(Short story from The Other Side by Sha’Tara)
(According to my trusty old MS Word, this short story is five pages long. Therefore, so as not to take up too much of your time, I’m posting it in three “installments.” Some of the title is of course borrowed from the famous Christmas short story “The Gift of the Magi” by O. Henry. A simplistic short story written to demonstrate the spirit of Christmas; also the joys and real dangers inherent to self empowerment.)
Ariana and Sylvia were twins and they were inseparable. They did most things together and were seldom found far from each other. Even as they grew older, they shared their times and even their friends. When their parents divorced, they were ten years old. In their innocent wisdom, they decided to “share” themselves between the parents. Sylvia went with her dad and Ariana remained with her mother. So every time the girls wanted to be together one parent or the other had to bring her over. Thus, over a period of time, and even after they were re-married, the parents developed a deep friendship as they watched their children playing or talking together.
After their parents separated, both girls, raised nominally Catholic, began to consider their faith and returned to the Church, attending and helping organize various functions. They shared the same intense belief in what the Church stood for.
Both grew into beautiful young women and over-achievers. They were heading to college when Ariana told her sister that she had decided to enter the convent and become a nun.
“I want to try on Mother Teresa’s shoes Sylvia, see how they fit and how long I can walk in them before they kill me!” Mother Teresa had been their childhood heroine.
Being Catholic, entering the convent was not an issue. Men and women were both desperately needed by the Church. Sylvia cried when her sister put on the veil and became Sister Celeste. She accepted her sister’s choice as they had always accepted each other’s choices. Sylvia went to college then on to university intent on getting a medical degree.
After a few years Ariana, now Sister Celeste, confided her passion to Sylvia as they spent a Christmas day afternoon together.
“I want to open a hospice for the homeless downtown. It’s my dream, Syl. It’s my passion, my inspiration.”
“And how does your Order and the Church feel about that?”
“If I can get private funding to open it and keep it going and convince at least four other sisters to join me, they’ll bless it. Problem is, I don’t have any contacts I could use to raise the money.”
“How much money do you need to start?”
“I need at least one hundred thousand dollars to open. I’ve got a tentative tender on a lease already. After that, I don’t know.”
Sylvia took her sister’s hands in hers and looking into her eyes, said: “Has God ever failed either of us, sister?”

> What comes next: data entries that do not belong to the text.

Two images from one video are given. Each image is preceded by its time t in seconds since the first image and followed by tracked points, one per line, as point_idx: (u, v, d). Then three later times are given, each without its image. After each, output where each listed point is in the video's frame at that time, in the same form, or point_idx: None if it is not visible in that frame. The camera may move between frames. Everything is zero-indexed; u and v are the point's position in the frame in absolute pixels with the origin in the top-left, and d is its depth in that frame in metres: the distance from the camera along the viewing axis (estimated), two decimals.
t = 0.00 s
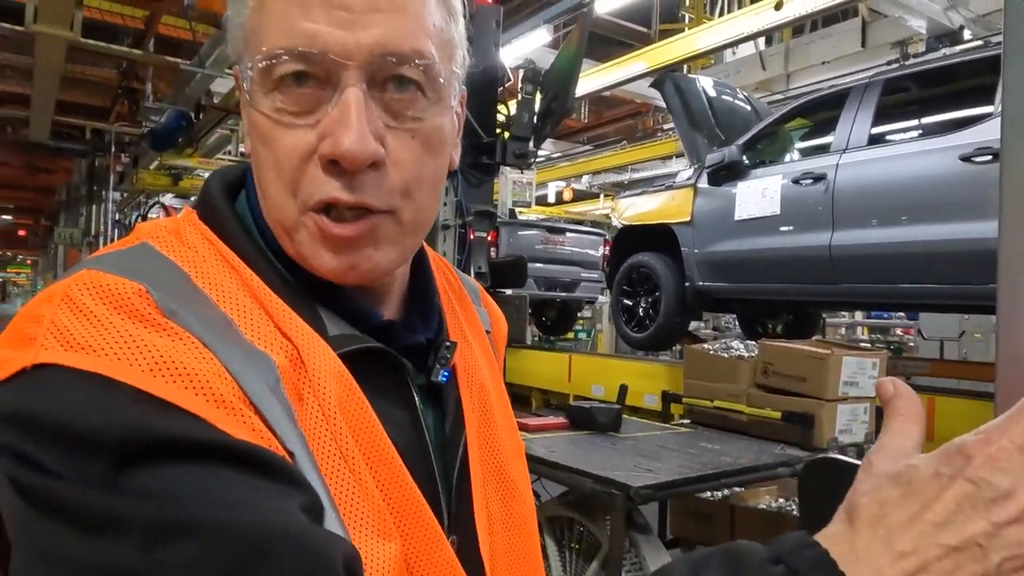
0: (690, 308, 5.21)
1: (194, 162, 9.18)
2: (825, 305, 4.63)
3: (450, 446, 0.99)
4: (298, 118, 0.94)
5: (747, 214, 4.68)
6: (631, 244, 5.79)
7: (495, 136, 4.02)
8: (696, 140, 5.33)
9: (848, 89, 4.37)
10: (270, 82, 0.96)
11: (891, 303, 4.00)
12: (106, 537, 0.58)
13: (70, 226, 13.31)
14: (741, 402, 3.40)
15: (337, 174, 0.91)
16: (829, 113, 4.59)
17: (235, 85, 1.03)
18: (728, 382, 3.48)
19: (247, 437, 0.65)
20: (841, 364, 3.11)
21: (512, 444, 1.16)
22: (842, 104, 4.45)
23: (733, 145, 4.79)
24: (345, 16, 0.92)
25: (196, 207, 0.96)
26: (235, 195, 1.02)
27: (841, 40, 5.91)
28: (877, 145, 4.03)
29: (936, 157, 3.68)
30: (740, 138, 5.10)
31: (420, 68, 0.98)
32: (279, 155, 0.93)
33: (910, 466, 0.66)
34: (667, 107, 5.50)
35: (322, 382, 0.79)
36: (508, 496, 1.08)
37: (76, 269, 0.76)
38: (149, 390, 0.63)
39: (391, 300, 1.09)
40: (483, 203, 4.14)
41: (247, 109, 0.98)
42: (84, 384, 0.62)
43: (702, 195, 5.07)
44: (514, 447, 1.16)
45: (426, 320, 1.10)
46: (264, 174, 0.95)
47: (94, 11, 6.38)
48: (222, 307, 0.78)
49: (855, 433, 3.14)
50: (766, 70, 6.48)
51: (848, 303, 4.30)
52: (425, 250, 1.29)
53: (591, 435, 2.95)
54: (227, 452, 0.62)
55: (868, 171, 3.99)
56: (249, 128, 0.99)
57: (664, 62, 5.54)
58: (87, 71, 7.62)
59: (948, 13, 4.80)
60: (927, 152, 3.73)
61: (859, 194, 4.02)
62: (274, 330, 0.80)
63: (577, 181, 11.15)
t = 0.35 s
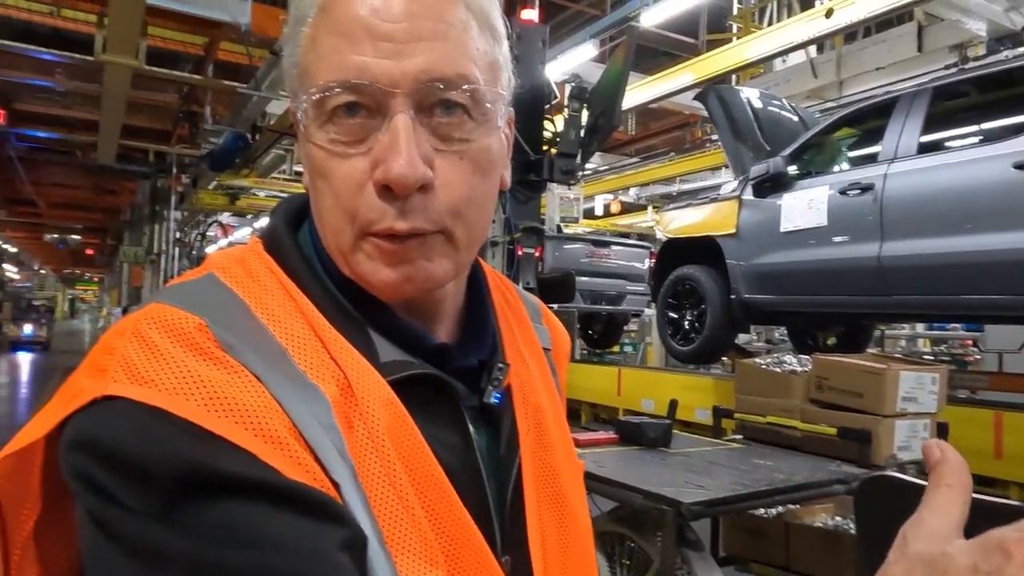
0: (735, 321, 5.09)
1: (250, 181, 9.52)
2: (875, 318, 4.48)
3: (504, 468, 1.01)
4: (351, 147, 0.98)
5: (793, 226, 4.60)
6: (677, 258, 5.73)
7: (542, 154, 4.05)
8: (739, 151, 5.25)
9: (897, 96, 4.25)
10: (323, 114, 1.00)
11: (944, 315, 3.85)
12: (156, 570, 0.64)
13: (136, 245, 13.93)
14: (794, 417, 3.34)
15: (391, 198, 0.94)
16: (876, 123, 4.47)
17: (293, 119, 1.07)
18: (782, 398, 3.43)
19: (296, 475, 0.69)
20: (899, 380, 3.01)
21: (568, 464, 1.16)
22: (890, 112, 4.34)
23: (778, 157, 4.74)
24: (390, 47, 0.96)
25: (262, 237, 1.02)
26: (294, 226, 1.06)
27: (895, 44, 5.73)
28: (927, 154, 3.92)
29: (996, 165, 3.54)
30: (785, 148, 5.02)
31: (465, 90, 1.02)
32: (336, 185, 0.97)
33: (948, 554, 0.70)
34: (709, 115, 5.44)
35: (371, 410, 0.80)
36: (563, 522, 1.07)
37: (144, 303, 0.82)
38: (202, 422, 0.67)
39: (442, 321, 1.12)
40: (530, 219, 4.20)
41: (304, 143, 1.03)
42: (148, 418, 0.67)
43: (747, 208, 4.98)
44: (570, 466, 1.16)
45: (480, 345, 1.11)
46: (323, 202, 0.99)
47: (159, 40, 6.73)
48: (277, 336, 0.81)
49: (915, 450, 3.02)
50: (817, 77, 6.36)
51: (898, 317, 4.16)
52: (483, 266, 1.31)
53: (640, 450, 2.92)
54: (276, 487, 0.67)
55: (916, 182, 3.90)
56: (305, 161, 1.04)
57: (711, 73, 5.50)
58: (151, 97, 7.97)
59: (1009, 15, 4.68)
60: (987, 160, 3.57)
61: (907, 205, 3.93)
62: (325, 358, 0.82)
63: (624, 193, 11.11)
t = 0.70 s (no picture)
0: (774, 330, 5.01)
1: (296, 197, 9.79)
2: (920, 328, 4.35)
3: (553, 489, 1.02)
4: (418, 176, 1.01)
5: (832, 235, 4.50)
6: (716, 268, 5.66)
7: (580, 166, 4.07)
8: (777, 159, 5.17)
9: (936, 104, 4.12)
10: (391, 144, 1.03)
11: (992, 323, 3.71)
12: None
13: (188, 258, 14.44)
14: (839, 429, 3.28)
15: (458, 229, 0.97)
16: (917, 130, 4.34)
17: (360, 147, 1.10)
18: (825, 410, 3.36)
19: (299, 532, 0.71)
20: (947, 392, 2.90)
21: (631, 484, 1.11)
22: (930, 120, 4.19)
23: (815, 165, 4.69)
24: (456, 79, 0.99)
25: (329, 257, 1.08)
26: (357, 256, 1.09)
27: (945, 47, 5.55)
28: (967, 161, 3.80)
29: None
30: (824, 156, 4.91)
31: (528, 120, 1.04)
32: (401, 213, 1.00)
33: None
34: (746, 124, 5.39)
35: (398, 442, 0.82)
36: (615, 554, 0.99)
37: (208, 322, 0.88)
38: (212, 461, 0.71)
39: (499, 344, 1.10)
40: (570, 231, 4.22)
41: (372, 171, 1.06)
42: (163, 445, 0.73)
43: (785, 217, 4.89)
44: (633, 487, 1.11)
45: (532, 366, 1.12)
46: (389, 230, 1.02)
47: (209, 61, 7.00)
48: (312, 364, 0.83)
49: (964, 464, 2.87)
50: (863, 82, 6.23)
51: (942, 326, 4.03)
52: (543, 279, 1.31)
53: (680, 462, 2.89)
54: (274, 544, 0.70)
55: (958, 187, 3.78)
56: (372, 186, 1.07)
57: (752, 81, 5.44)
58: (202, 114, 8.33)
59: None
60: None
61: (951, 212, 3.81)
62: (361, 392, 0.84)
63: (666, 203, 11.02)
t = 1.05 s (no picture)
0: (784, 332, 4.97)
1: (309, 199, 9.85)
2: (931, 330, 4.29)
3: (588, 503, 1.00)
4: (444, 187, 1.00)
5: (842, 236, 4.46)
6: (726, 269, 5.62)
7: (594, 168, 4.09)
8: (788, 163, 5.10)
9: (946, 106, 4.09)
10: (418, 154, 1.03)
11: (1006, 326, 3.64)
12: None
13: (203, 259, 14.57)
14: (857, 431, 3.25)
15: (481, 243, 0.95)
16: (928, 132, 4.31)
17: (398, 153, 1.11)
18: (844, 412, 3.33)
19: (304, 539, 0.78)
20: (968, 394, 2.87)
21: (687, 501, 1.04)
22: (941, 121, 4.16)
23: (826, 167, 4.65)
24: (479, 87, 0.97)
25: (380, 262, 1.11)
26: (406, 265, 1.12)
27: (962, 47, 5.49)
28: (977, 163, 3.76)
29: None
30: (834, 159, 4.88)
31: (558, 126, 1.01)
32: (428, 225, 1.00)
33: None
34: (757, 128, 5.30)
35: (412, 454, 0.86)
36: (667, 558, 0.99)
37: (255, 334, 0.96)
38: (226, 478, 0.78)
39: (546, 351, 1.09)
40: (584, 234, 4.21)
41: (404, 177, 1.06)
42: (191, 455, 0.81)
43: (795, 219, 4.85)
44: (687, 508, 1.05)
45: (576, 374, 1.10)
46: (423, 240, 1.02)
47: (225, 64, 7.06)
48: (340, 373, 0.89)
49: (986, 467, 2.87)
50: (879, 82, 6.17)
51: (955, 329, 3.96)
52: (600, 273, 1.28)
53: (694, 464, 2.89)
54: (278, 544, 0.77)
55: (966, 191, 3.75)
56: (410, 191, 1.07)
57: (766, 81, 5.41)
58: (218, 117, 8.42)
59: None
60: None
61: (961, 215, 3.76)
62: (385, 405, 0.88)
63: (679, 204, 10.99)
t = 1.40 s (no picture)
0: (791, 333, 4.94)
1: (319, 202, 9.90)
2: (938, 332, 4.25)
3: (596, 503, 0.99)
4: (449, 203, 1.02)
5: (847, 239, 4.43)
6: (733, 271, 5.59)
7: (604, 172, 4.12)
8: (794, 165, 5.12)
9: (951, 108, 4.07)
10: (419, 169, 1.04)
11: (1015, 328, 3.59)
12: None
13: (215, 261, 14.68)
14: (870, 433, 3.24)
15: (500, 251, 0.96)
16: (933, 134, 4.32)
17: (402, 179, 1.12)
18: (856, 414, 3.31)
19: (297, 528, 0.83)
20: (982, 396, 2.84)
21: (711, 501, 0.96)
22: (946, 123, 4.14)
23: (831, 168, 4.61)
24: (469, 93, 0.98)
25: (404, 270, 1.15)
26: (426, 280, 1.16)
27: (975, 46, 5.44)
28: (981, 165, 3.75)
29: None
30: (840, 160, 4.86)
31: (556, 119, 1.03)
32: (444, 245, 1.01)
33: None
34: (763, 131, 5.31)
35: (399, 451, 0.88)
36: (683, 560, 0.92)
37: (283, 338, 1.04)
38: (234, 469, 0.86)
39: (565, 353, 1.10)
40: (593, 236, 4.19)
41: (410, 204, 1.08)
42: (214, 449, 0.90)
43: (801, 221, 4.83)
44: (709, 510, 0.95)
45: (589, 375, 1.09)
46: (437, 259, 1.04)
47: (237, 67, 7.11)
48: (349, 376, 0.94)
49: (1000, 469, 2.85)
50: (891, 82, 6.13)
51: (963, 330, 3.92)
52: (626, 266, 1.24)
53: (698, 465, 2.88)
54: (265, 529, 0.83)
55: (970, 196, 3.72)
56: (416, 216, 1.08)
57: (776, 83, 5.39)
58: (229, 120, 8.48)
59: None
60: None
61: (966, 217, 3.73)
62: (386, 401, 0.92)
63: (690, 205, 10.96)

“No, never.” she replied, smiling.
“Then go ahead. Do this and you will get the money… I promise!”
They talked some more. That day they swore an oath to each other, that no matter what the circumstances, no matter the distance, they would always spend Christmas day together.
Silvia sold her new car. She broke her engagement and when he told her to keep the ring, she sold that. She maxed her student loans and canvassed the campus and all her well-heeled friends. A few weeks later, near the end of January, Sister Celeste received a call from the bank where she had opened her “hope account” for the hospice. There was a one hundred thousand dollar anonymous donation in the account.
Ariana opened her hospice and from the very start it was a success. A brilliant manager and tireless, she drove her staff and herself to meet the needs of the homeless. Abandoned children were found temporary homes; pregnant girls were sheltered and placed here and there. The sick and the dying found a place of refuge there — a warm place, not an institution. She was often heard saying, “Unfortunately, our business is probably the busiest in town. We’ll never go broke from lack of customers.”